Let’s get right to it: just because everyone’s talking about data visualization and data analysis and big data doesn’t mean that any of it’s easy.

The problem with using data to make decisions or to tell stories is that you have to have data in the first place.

And that’s where the idea of “garbage in, garbage out” in data comes from: if you have bad data, you’re going to end up with bad analysis.

The best part of having data is using it to make decisions. But if you have bad data, the truth is that you’re only going to make bad--or at the very least, uninformed--decisions.

Why BYOD is hard

Most business intelligence and data visualization platforms are BYOD (bring your own data).

BYOD can be a tough system when you’re trying to extract value out of data though because the process of cleaning data and making it usable for analysis (called ETL, which is short for “extract, transform, and load”) is a long and winding road.

Prepping data sucks--ask the people who do it

Getting good data (or trying to turn bad data into good data) isn’t easy--or fun. That’s coming from the two types of people who often get saddled with this job: the data scientist and the business intelligence professional or analyst.

According to a survey published in Forbes, “Data scientists spend 60% of their time on cleaning and organizing data. Collecting data sets comes second at 19% of their time, meaning data scientists spend around 80% of their time on preparing and managing data for analysis.”

And they also consider those two parts of the process to be the least fun parts of the job.

The numbers are even worse for BI professionals. In a survey of 200 published in Betanews, “a third of business intelligence analysts spend 50-90% of their time just cleaning raw data.”

Data platforms: The alternative to BYOD

In a perfect world, you’d have perfect data that’s always clean--no blanks, no special characters, no accidentally double-counted assets.
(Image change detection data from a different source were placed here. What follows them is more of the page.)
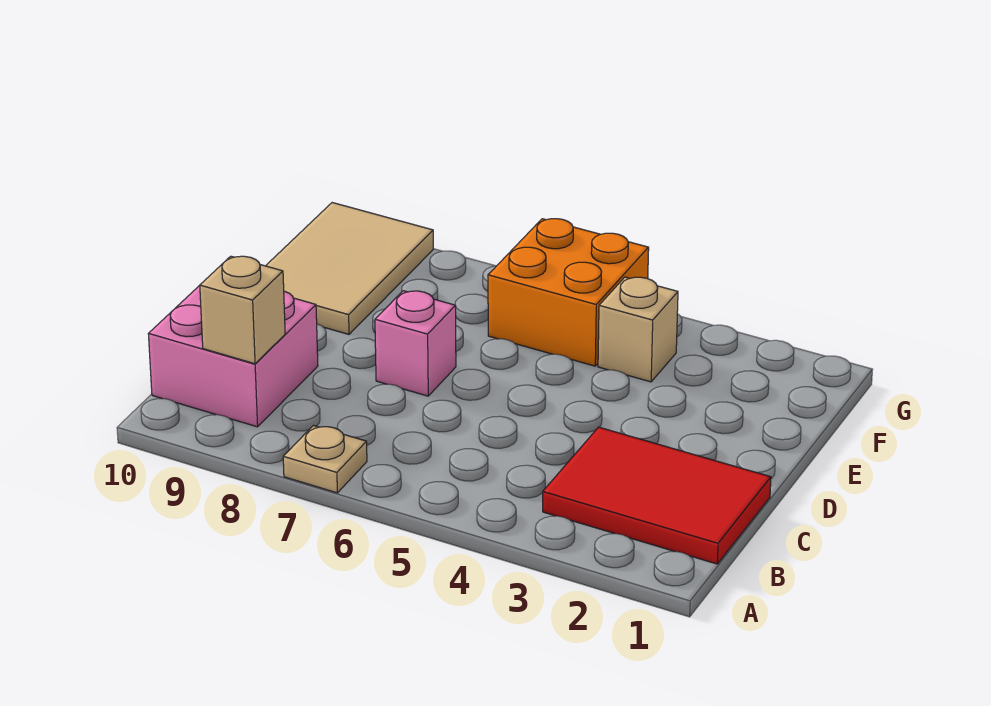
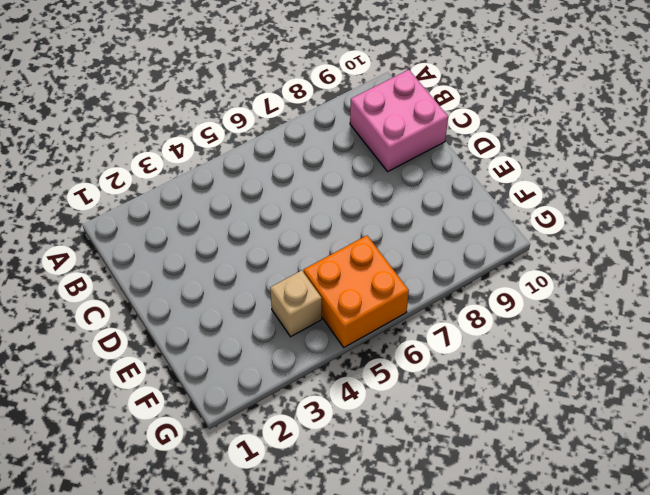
none -> tan plate A7 level 1
none -> red tile B1:C3 level 1

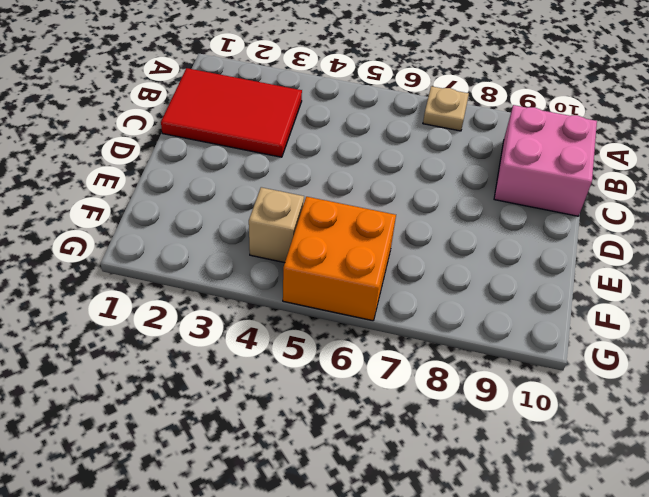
none -> pink brick D7 level 1
none -> tan tile E9:G10 level 1

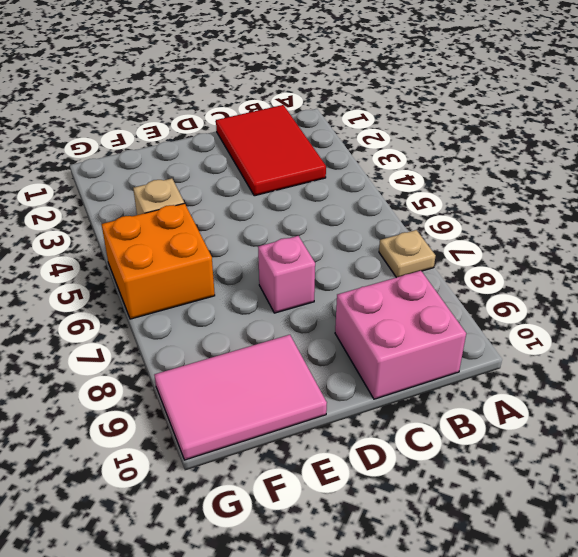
pink tile E9:G10 level 1 -> tan tile E9:G10 level 1
none -> tan brick B9 level 2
Everything would add up and your assets subtracted by your liabilities would be one beautiful zero.

But in an imperfect world, we find workarounds.

If the data that you want to analyze doesn’t have to be something you generate or own, find a platform that aggregates all of that data already and has it cleaned and organized, just ripe for your analyzing pleasure. If it has visualization and analysis tools built-in? Even better.

Let someone else do the data collection and upkeep for you, so all you have to do is explore and find insights--the fun parts.

When you’re looking at data analysis and business intelligence tools, it might feel like BYOD is your only option. But depending on the type of analysis you want to do, looking for a platform that comes with its own extensive dataset could be your best bet.